PROBLEM REQUIREMENTS
Return the following from the records below: each line, word for word, starting with the line that contains "Steinberg, L., Icenogle, G., Shulman, E." and going on through the line that contains "Tolin, D. F., &", with nothing outside that range.

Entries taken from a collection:
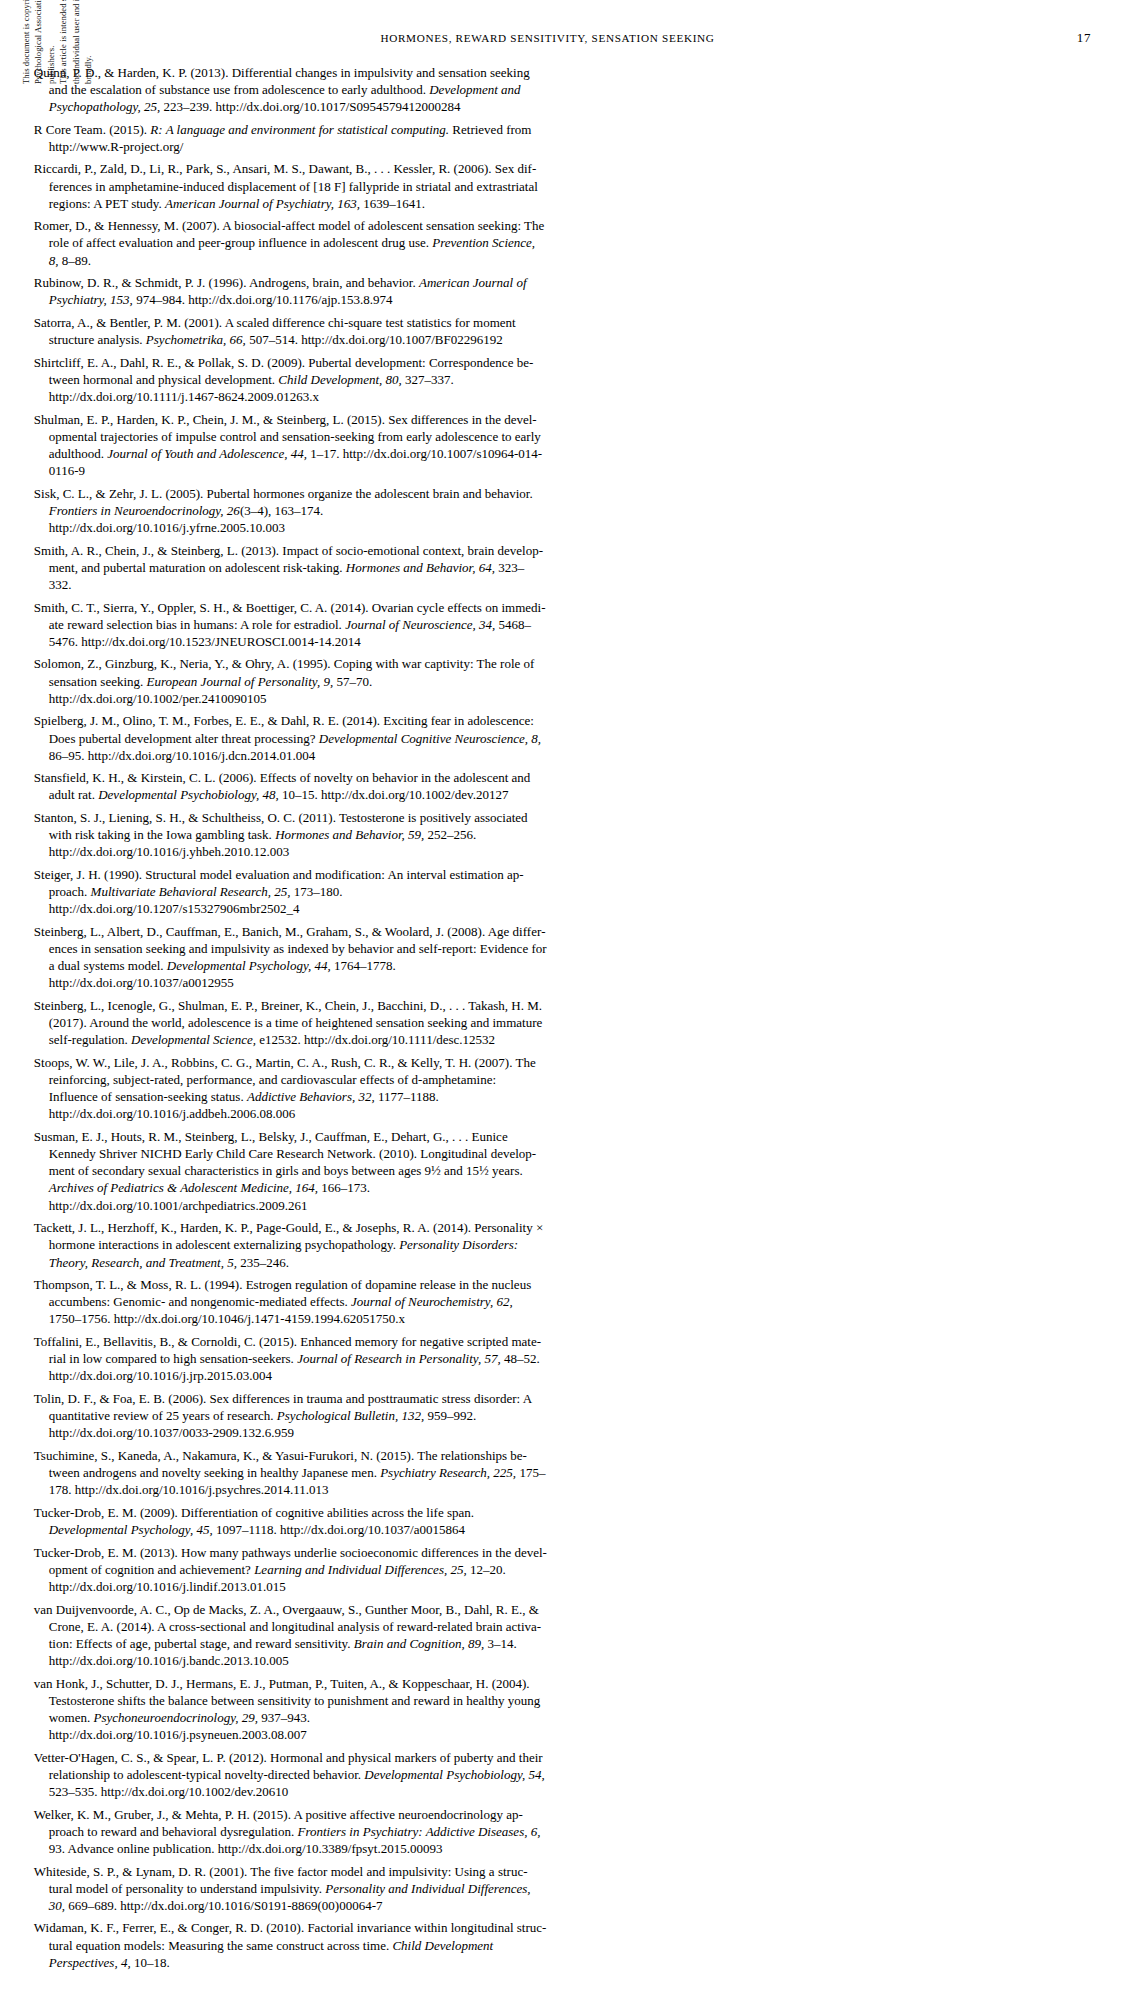This document is copyrighted by the American Psychological Association or one of its allied publishers.
This article is intended solely for the personal use of the individual user and is not to be disseminated broadly.
Hormones, Reward Sensitivity, Sensation Seeking
17
Quinn, P. D., & Harden, K. P. (2013). Differential changes in impulsivity and sensation seeking and the escalation of substance use from adolescence to early adulthood. Development and Psychopathology, 25, 223–239. http://dx.doi.org/10.1017/S0954579412000284
R Core Team. (2015). R: A language and environment for statistical computing. Retrieved from http://www.R-project.org/
Riccardi, P., Zald, D., Li, R., Park, S., Ansari, M. S., Dawant, B., . . . Kessler, R. (2006). Sex differences in amphetamine-induced displacement of [18 F] fallypride in striatal and extrastriatal regions: A PET study. American Journal of Psychiatry, 163, 1639–1641.
Romer, D., & Hennessy, M. (2007). A biosocial-affect model of adolescent sensation seeking: The role of affect evaluation and peer-group influence in adolescent drug use. Prevention Science, 8, 8–89.
Rubinow, D. R., & Schmidt, P. J. (1996). Androgens, brain, and behavior. American Journal of Psychiatry, 153, 974–984. http://dx.doi.org/10.1176/ajp.153.8.974
Satorra, A., & Bentler, P. M. (2001). A scaled difference chi-square test statistics for moment structure analysis. Psychometrika, 66, 507–514. http://dx.doi.org/10.1007/BF02296192
Shirtcliff, E. A., Dahl, R. E., & Pollak, S. D. (2009). Pubertal development: Correspondence between hormonal and physical development. Child Development, 80, 327–337. http://dx.doi.org/10.1111/j.1467-8624.2009.01263.x
Shulman, E. P., Harden, K. P., Chein, J. M., & Steinberg, L. (2015). Sex differences in the developmental trajectories of impulse control and sensation-seeking from early adolescence to early adulthood. Journal of Youth and Adolescence, 44, 1–17. http://dx.doi.org/10.1007/s10964-014-0116-9
Sisk, C. L., & Zehr, J. L. (2005). Pubertal hormones organize the adolescent brain and behavior. Frontiers in Neuroendocrinology, 26(3–4), 163–174. http://dx.doi.org/10.1016/j.yfrne.2005.10.003
Smith, A. R., Chein, J., & Steinberg, L. (2013). Impact of socio-emotional context, brain development, and pubertal maturation on adolescent risk-taking. Hormones and Behavior, 64, 323–332.
Smith, C. T., Sierra, Y., Oppler, S. H., & Boettiger, C. A. (2014). Ovarian cycle effects on immediate reward selection bias in humans: A role for estradiol. Journal of Neuroscience, 34, 5468–5476. http://dx.doi.org/10.1523/JNEUROSCI.0014-14.2014
Solomon, Z., Ginzburg, K., Neria, Y., & Ohry, A. (1995). Coping with war captivity: The role of sensation seeking. European Journal of Personality, 9, 57–70. http://dx.doi.org/10.1002/per.2410090105
Spielberg, J. M., Olino, T. M., Forbes, E. E., & Dahl, R. E. (2014). Exciting fear in adolescence: Does pubertal development alter threat processing? Developmental Cognitive Neuroscience, 8, 86–95. http://dx.doi.org/10.1016/j.dcn.2014.01.004
Stansfield, K. H., & Kirstein, C. L. (2006). Effects of novelty on behavior in the adolescent and adult rat. Developmental Psychobiology, 48, 10–15. http://dx.doi.org/10.1002/dev.20127
Stanton, S. J., Liening, S. H., & Schultheiss, O. C. (2011). Testosterone is positively associated with risk taking in the Iowa gambling task. Hormones and Behavior, 59, 252–256. http://dx.doi.org/10.1016/j.yhbeh.2010.12.003
Steiger, J. H. (1990). Structural model evaluation and modification: An interval estimation approach. Multivariate Behavioral Research, 25, 173–180. http://dx.doi.org/10.1207/s15327906mbr2502_4
Steinberg, L., Albert, D., Cauffman, E., Banich, M., Graham, S., & Woolard, J. (2008). Age differences in sensation seeking and impulsivity as indexed by behavior and self-report: Evidence for a dual systems model. Developmental Psychology, 44, 1764–1778. http://dx.doi.org/10.1037/a0012955
Steinberg, L., Icenogle, G., Shulman, E. P., Breiner, K., Chein, J., Bacchini, D., . . . Takash, H. M. (2017). Around the world, adolescence is a time of heightened sensation seeking and immature self-regulation. Developmental Science, e12532. http://dx.doi.org/10.1111/desc.12532
Stoops, W. W., Lile, J. A., Robbins, C. G., Martin, C. A., Rush, C. R., & Kelly, T. H. (2007). The reinforcing, subject-rated, performance, and cardiovascular effects of d-amphetamine: Influence of sensation-seeking status. Addictive Behaviors, 32, 1177–1188. http://dx.doi.org/10.1016/j.addbeh.2006.08.006
Susman, E. J., Houts, R. M., Steinberg, L., Belsky, J., Cauffman, E., Dehart, G., . . . Eunice Kennedy Shriver NICHD Early Child Care Research Network. (2010). Longitudinal development of secondary sexual characteristics in girls and boys between ages 9½ and 15½ years. Archives of Pediatrics & Adolescent Medicine, 164, 166–173. http://dx.doi.org/10.1001/archpediatrics.2009.261
Tackett, J. L., Herzhoff, K., Harden, K. P., Page-Gould, E., & Josephs, R. A. (2014). Personality × hormone interactions in adolescent externalizing psychopathology. Personality Disorders: Theory, Research, and Treatment, 5, 235–246.
Thompson, T. L., & Moss, R. L. (1994). Estrogen regulation of dopamine release in the nucleus accumbens: Genomic- and nongenomic-mediated effects. Journal of Neurochemistry, 62, 1750–1756. http://dx.doi.org/10.1046/j.1471-4159.1994.62051750.x
Toffalini, E., Bellavitis, B., & Cornoldi, C. (2015). Enhanced memory for negative scripted material in low compared to high sensation-seekers. Journal of Research in Personality, 57, 48–52. http://dx.doi.org/10.1016/j.jrp.2015.03.004
Tolin, D. F., & Foa, E. B. (2006). Sex differences in trauma and posttraumatic stress disorder: A quantitative review of 25 years of research. Psychological Bulletin, 132, 959–992. http://dx.doi.org/10.1037/0033-2909.132.6.959
Tsuchimine, S., Kaneda, A., Nakamura, K., & Yasui-Furukori, N. (2015). The relationships between androgens and novelty seeking in healthy Japanese men. Psychiatry Research, 225, 175–178. http://dx.doi.org/10.1016/j.psychres.2014.11.013
Tucker-Drob, E. M. (2009). Differentiation of cognitive abilities across the life span. Developmental Psychology, 45, 1097–1118. http://dx.doi.org/10.1037/a0015864
Tucker-Drob, E. M. (2013). How many pathways underlie socioeconomic differences in the development of cognition and achievement? Learning and Individual Differences, 25, 12–20. http://dx.doi.org/10.1016/j.lindif.2013.01.015
van Duijvenvoorde, A. C., Op de Macks, Z. A., Overgaauw, S., Gunther Moor, B., Dahl, R. E., & Crone, E. A. (2014). A cross-sectional and longitudinal analysis of reward-related brain activation: Effects of age, pubertal stage, and reward sensitivity. Brain and Cognition, 89, 3–14. http://dx.doi.org/10.1016/j.bandc.2013.10.005
van Honk, J., Schutter, D. J., Hermans, E. J., Putman, P., Tuiten, A., & Koppeschaar, H. (2004). Testosterone shifts the balance between sensitivity to punishment and reward in healthy young women. Psychoneuroendocrinology, 29, 937–943. http://dx.doi.org/10.1016/j.psyneuen.2003.08.007
Vetter-O'Hagen, C. S., & Spear, L. P. (2012). Hormonal and physical markers of puberty and their relationship to adolescent-typical novelty-directed behavior. Developmental Psychobiology, 54, 523–535. http://dx.doi.org/10.1002/dev.20610
Welker, K. M., Gruber, J., & Mehta, P. H. (2015). A positive affective neuroendocrinology approach to reward and behavioral dysregulation. Frontiers in Psychiatry: Addictive Diseases, 6, 93. Advance online publication. http://dx.doi.org/10.3389/fpsyt.2015.00093
Whiteside, S. P., & Lynam, D. R. (2001). The five factor model and impulsivity: Using a structural model of personality to understand impulsivity. Personality and Individual Differences, 30, 669–689. http://dx.doi.org/10.1016/S0191-8869(00)00064-7
Widaman, K. F., Ferrer, E., & Conger, R. D. (2010). Factorial invariance within longitudinal structural equation models: Measuring the same construct across time. Child Development Perspectives, 4, 10–18.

OUTPUT FOR THIS EXERCISE
Steinberg, L., Icenogle, G., Shulman, E. P., Breiner, K., Chein, J., Bacchini, D., . . . Takash, H. M. (2017). Around the world, adolescence is a time of heightened sensation seeking and immature self-regulation. Developmental Science, e12532. http://dx.doi.org/10.1111/desc.12532
Stoops, W. W., Lile, J. A., Robbins, C. G., Martin, C. A., Rush, C. R., & Kelly, T. H. (2007). The reinforcing, subject-rated, performance, and cardiovascular effects of d-amphetamine: Influence of sensation-seeking status. Addictive Behaviors, 32, 1177–1188. http://dx.doi.org/10.1016/j.addbeh.2006.08.006
Susman, E. J., Houts, R. M., Steinberg, L., Belsky, J., Cauffman, E., Dehart, G., . . . Eunice Kennedy Shriver NICHD Early Child Care Research Network. (2010). Longitudinal development of secondary sexual characteristics in girls and boys between ages 9½ and 15½ years. Archives of Pediatrics & Adolescent Medicine, 164, 166–173. http://dx.doi.org/10.1001/archpediatrics.2009.261
Tackett, J. L., Herzhoff, K., Harden, K. P., Page-Gould, E., & Josephs, R. A. (2014). Personality × hormone interactions in adolescent externalizing psychopathology. Personality Disorders: Theory, Research, and Treatment, 5, 235–246.
Thompson, T. L., & Moss, R. L. (1994). Estrogen regulation of dopamine release in the nucleus accumbens: Genomic- and nongenomic-mediated effects. Journal of Neurochemistry, 62, 1750–1756. http://dx.doi.org/10.1046/j.1471-4159.1994.62051750.x
Toffalini, E., Bellavitis, B., & Cornoldi, C. (2015). Enhanced memory for negative scripted material in low compared to high sensation-seekers. Journal of Research in Personality, 57, 48–52. http://dx.doi.org/10.1016/j.jrp.2015.03.004
Tolin, D. F., & Foa, E. B. (2006). Sex differences in trauma and posttraumatic stress disorder: A quantitative review of 25 years of research. Psychological Bulletin, 132, 959–992. http://dx.doi.org/10.1037/0033-2909.132.6.959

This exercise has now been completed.